Your goal
Your reply should be the whole listing, copied exactly, with the pictures left out.

Record set
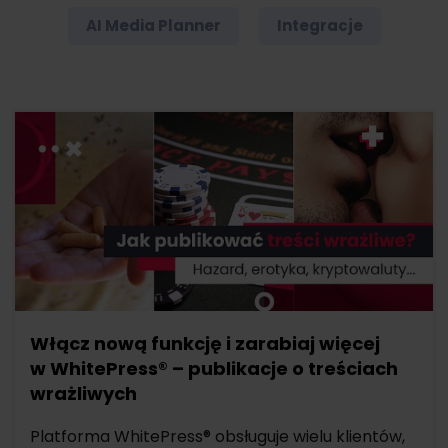
AI Media Planner
Integracje
Włącz nową funkcję i zarabiaj więcej
w WhitePress® – publikacje o treściach
wrażliwych
Platforma WhitePress® obsługuje wielu klientów,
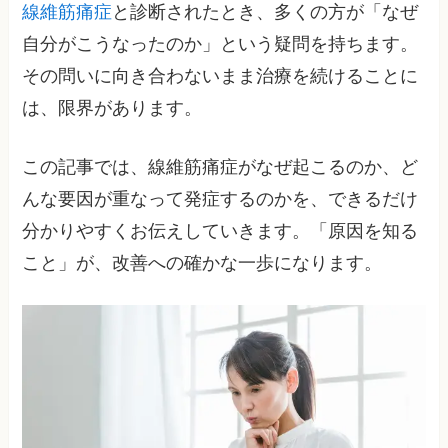
線維筋痛症
と診断されたとき、多くの方が「なぜ
自分がこうなったのか」という疑問を持ちます。
その問いに向き合わないまま治療を続けることに
は、限界があります。
この記事では、線維筋痛症がなぜ起こるのか、ど
んな要因が重なって発症するのかを、できるだけ
分かりやすくお伝えしていきます。「原因を知る
こと」が、改善への確かな一歩になります。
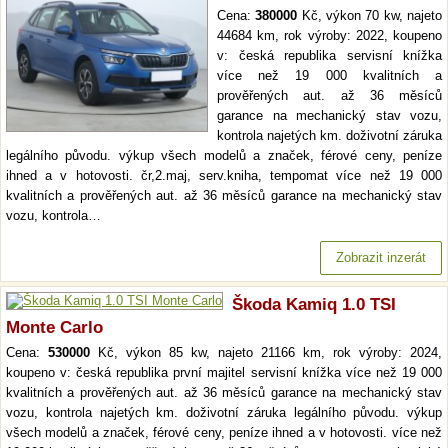
Cena:
380000
Kč, výkon 70 kw, najeto
44684 km, rok výroby: 2022, koupeno
v: česká republika servisní knížka
více než 19 000 kvalitních a
prověřených aut. až 36 měsíců
garance na mechanický stav vozu,
kontrola najetých km. doživotní záruka
legálního původu. výkup všech modelů a značek, férové ceny, peníze
ihned a v hotovosti. čr,2.maj, serv.kniha, tempomat více než 19 000
kvalitních a prověřených aut. až 36 měsíců garance na mechanický stav
vozu, kontrola…
Zobrazit inzerát
Škoda Kamiq 1.0 TSI
Monte Carlo
Cena:
530000
Kč, výkon 85 kw, najeto 21166 km, rok výroby: 2024,
koupeno v: česká republika první majitel servisní knížka více než 19 000
kvalitních a prověřených aut. až 36 měsíců garance na mechanický stav
vozu, kontrola najetých km. doživotní záruka legálního původu. výkup
všech modelů a značek, férové ceny, peníze ihned a v hotovosti. více než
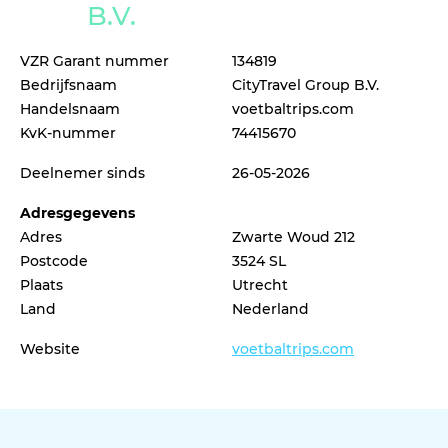
B.V.
VZR Garant nummer
134819
Bedrijfsnaam
CityTravel Group B.V.
Handelsnaam
voetbaltrips.com
KvK-nummer
74415670
Deelnemer sinds
26-05-2026
Adresgegevens
Adres
Zwarte Woud 212
Postcode
3524 SL
Plaats
Utrecht
Land
Nederland
Website
voetbaltrips.com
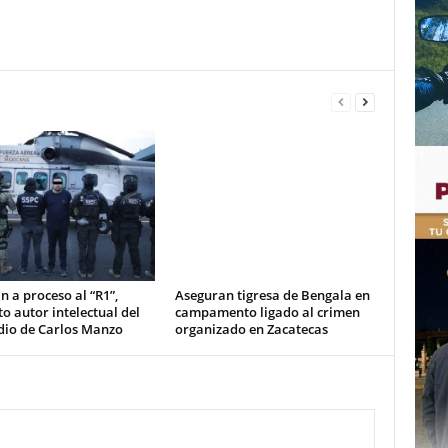
n a proceso al “R1”,
Aseguran tigresa de Bengala en
o autor intelectual del
campamento ligado al crimen
dio de Carlos Manzo
organizado en Zacatecas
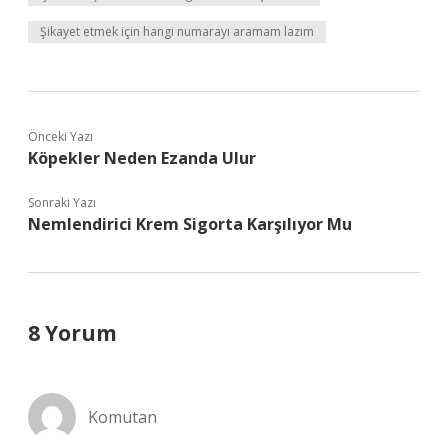
Şikayet etmek için hangi numarayı aramam lazım
Önceki Yazı
Köpekler Neden Ezanda Ulur
Sonraki Yazı
Nemlendirici Krem Sigorta Karşılıyor Mu
8 Yorum
Komutan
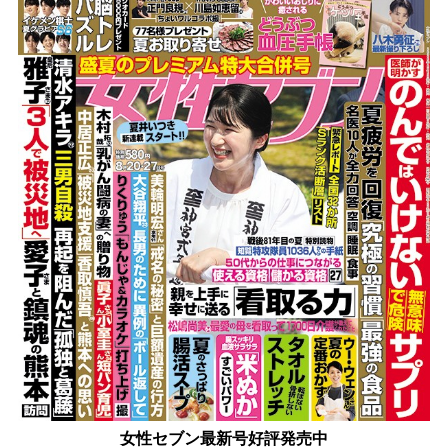
女性セブン最新号好評発売中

Exercise response
AI Media Planner
Integracje
Włącz nową funkcję i zarabiaj więcej
w WhitePress® – publikacje o treściach
wrażliwych
Platforma WhitePress® obsługuje wielu klientów,
線維筋痛症
と診断されたとき、多くの方が「なぜ
自分がこうなったのか」という疑問を持ちます。
その問いに向き合わないまま治療を続けることに
は、限界があります。
この記事では、線維筋痛症がなぜ起こるのか、ど
んな要因が重なって発症するのかを、できるだけ
分かりやすくお伝えしていきます。「原因を知る
こと」が、改善への確かな一歩になります。
Cena:
380000
Kč, výkon 70 kw, najeto
44684 km, rok výroby: 2022, koupeno
v: česká republika servisní knížka
více než 19 000 kvalitních a
prověřených aut. až 36 měsíců
garance na mechanický stav vozu,
kontrola najetých km. doživotní záruka
legálního původu. výkup všech modelů a značek, férové ceny, peníze
ihned a v hotovosti. čr,2.maj, serv.kniha, tempomat více než 19 000
kvalitních a prověřených aut. až 36 měsíců garance na mechanický stav
vozu, kontrola…
Zobrazit inzerát
Škoda Kamiq 1.0 TSI
Monte Carlo
Cena:
530000
Kč, výkon 85 kw, najeto 21166 km, rok výroby: 2024,
koupeno v: česká republika první majitel servisní knížka více než 19 000
kvalitních a prověřených aut. až 36 měsíců garance na mechanický stav
vozu, kontrola najetých km. doživotní záruka legálního původu. výkup
všech modelů a značek, férové ceny, peníze ihned a v hotovosti. více než
B.V.
VZR Garant nummer
134819
Bedrijfsnaam
CityTravel Group B.V.
Handelsnaam
voetbaltrips.com
KvK-nummer
74415670
Deelnemer sinds
26-05-2026
Adresgegevens
Adres
Zwarte Woud 212
Postcode
3524 SL
Plaats
Utrecht
Land
Nederland
Website
voetbaltrips.com
n a proceso al “R1”,
Aseguran tigresa de Bengala en
o autor intelectual del
campamento ligado al crimen
dio de Carlos Manzo
organizado en Zacatecas
Şikayet etmek için hangi numarayı aramam lazım
Önceki Yazı
Köpekler Neden Ezanda Ulur
Sonraki Yazı
Nemlendirici Krem Sigorta Karşılıyor Mu
8 Yorum
Komutan
女性セブン最新号好評発売中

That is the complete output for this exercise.